GLM-5.2 comes from Z.ai, also known as Zhipu AI. It is the latest model in the GLM, or “General Language Model,” family after GLM-5.1.

The practical difference from many frontier models is distribution: GLM-5.2 ships with open weights instead of being available only through a closed API.

GLM-5.2

If you read the earlier GLM-5.1 overview, treat GLM-5.2 as the same lineage with stronger emphasis on coding, reasoning, and agentic workflows.

GLM-5.2 is still a general-purpose model. It handles reasoning, math, and multilingual text, with English and Chinese as first-class use cases. But Z.ai tuned it especially for software engineering and tool-driven multi-step work.

Model identifiers by platform

Open models often use different names depending on where you run them.
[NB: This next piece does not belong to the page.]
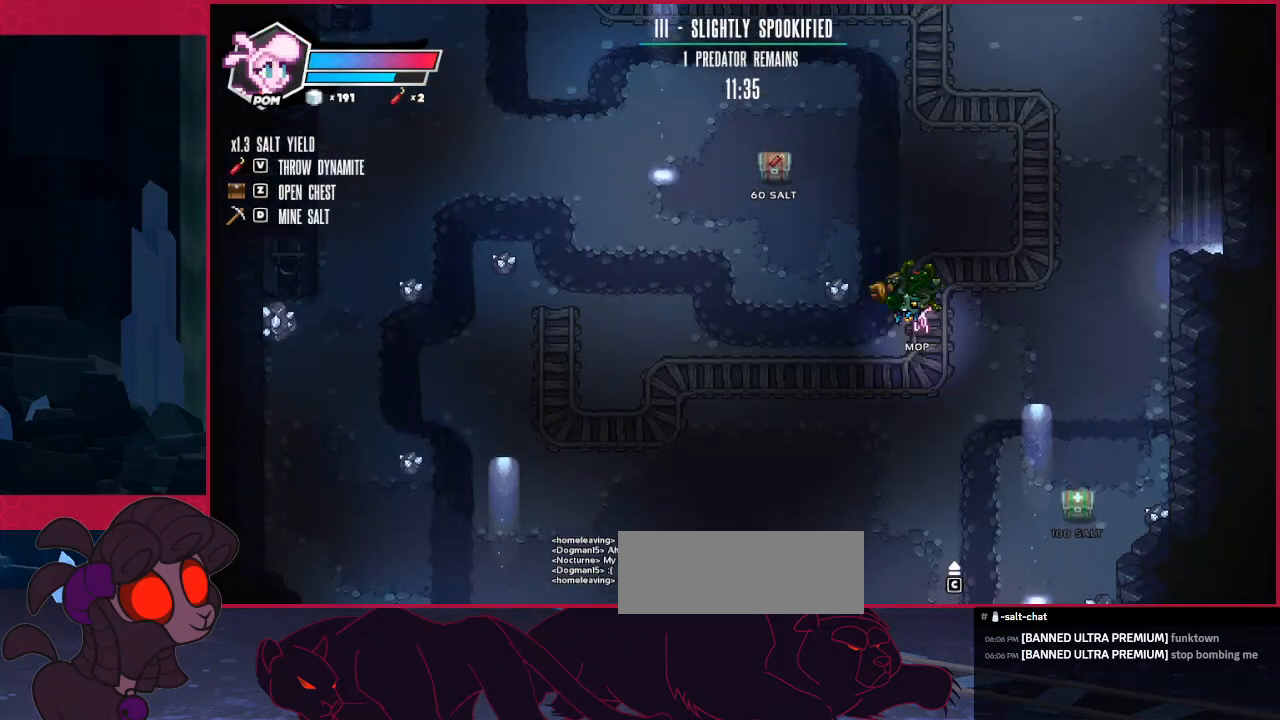
{"keys": ["left"], "events": [[447, "up", "up"]]}
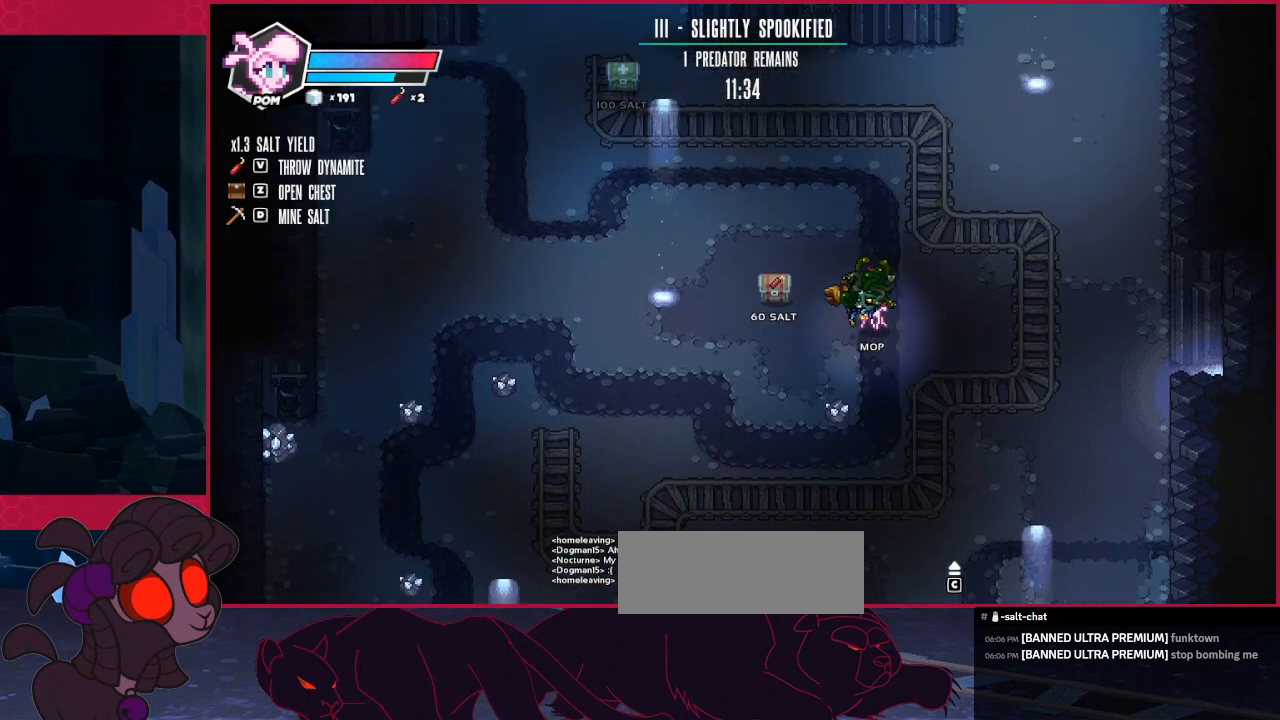
{"keys": ["right"], "events": [[172, "a", "down"], [275, "up", "down"], [344, "a", "up"], [379, "left", "up"], [413, "up", "up"], [447, "right", "down"]]}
Use this table when configuring clients or deployment scripts.

Platform Identifier
Hugging Face zai-org/GLM-5.2
Z.ai API glm-5.2
Ollama glm-5.2
OpenRouter z-ai/glm-5.2

The weights are MIT-licensed and not region-gated. You can inspect the model files on the GLM-5.2 Hugging Face page.

Architecture: 753B MoE with IndexShare

GLM-5.2 is a Mixture-of-Experts model with roughly 753B total parameters, served in BF16.

MoE means the model contains many expert subnetworks, but only part of the model activates for a given token. This gives the model high total capacity without paying the full compute cost of activating every parameter on every forward pass.

GLM-5.2 architecture

The newer optimization is sparse attention. GLM-5.2 introduces a method Z.ai calls IndexShare.

In standard attention, cost grows quickly as context length increases because tokens attend to other tokens across the sequence. IndexShare reuses a single “indexer” across every group of four sparse-attention layers instead of recomputing one per layer.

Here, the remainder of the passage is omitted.